The problem this trader was facing was that a dissonance existed between the patterns he thought were working and the ones that actually gave him profitable results over a large enough sample size. Given enough luck, there would always be setups that did work out, which only enforced his idea that his chart patterns were working. Since there’s often not an immediate feedback loop (especially as a swing or position trader), there is a very real need to review trades and with it, review the patterns that actually ended up working and those who didn’t.
Deliberate Practice Pattern Recognition
If you don’t keep a chartbook and practice deliberately on reviewing your chart setups, there’s a very real chance that what happened to the above trader might happen to you as well. As humans, we’re often not very good at learning from our mistakes and drawing conclusions based on input that happened a while ago. We forget easily.
We need to have cause and effect right next to each other. If a specific chart pattern is so ingrained in what we’re looking for, we might feel that certain charts “look” pretty, without the feedback loop of actually realising that this doesn’t work out most of the times.
Deliberate practice will give you that immediate feedback loop that can potentially break this losing pattern. Routinely reviewing your trade setup charts will help in training your visual cortex with pattern and context recognition in combination with the results they triggered. Basically, it’s training your mind and gut on what it should be looking for. This worked. This didn’t. Remember so I don’t make the same mistake again.
If you want to know more about deliberate practice, I can very much recommend The Talent Code by Daniel Coyle.

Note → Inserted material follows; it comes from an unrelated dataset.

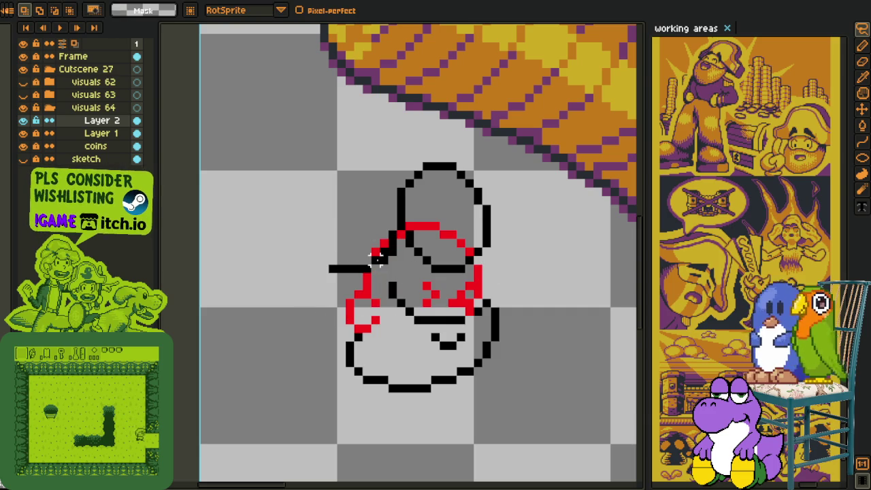
pyautogui.press('e')
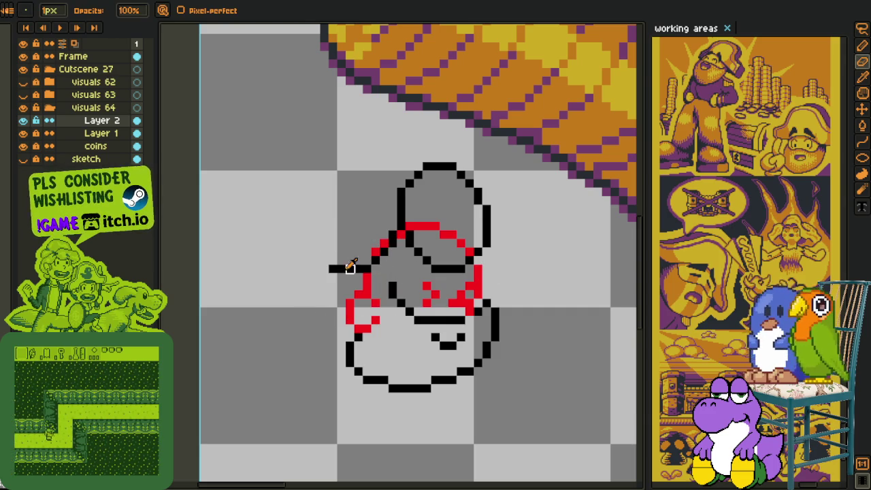
pyautogui.press('b')
pyautogui.scroll(2, 364, 266)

Every professional trader should keep a chartbook, period. How you do this is up to you: it can be part of your trading journal (Edgewonk does a great job of integrating this in their journal), you can keep the screenshots in software like Evernote or just create print-outs of your charts.
I know some traders who even make full video recordings of their trading session to review afterwards, similar to what NFL players do before and after they play a game. Whatever you choose, make sure you have an easy way to review the charts quickly before your trading session and after a trading week.
Keeping a chartbook has many benefits:
- It reduces the dissonance between what you thought worked and what actually works
- It allows you to find new ways and patterns to tackle the market
- It gives you a visual reminder before a trading session to know what you’re looking for
- It will build confidence over time to execute your trading system flawlessly
Give it a try! You might be surprised at how soon you start to see new patterns emerge and your trading performance improve.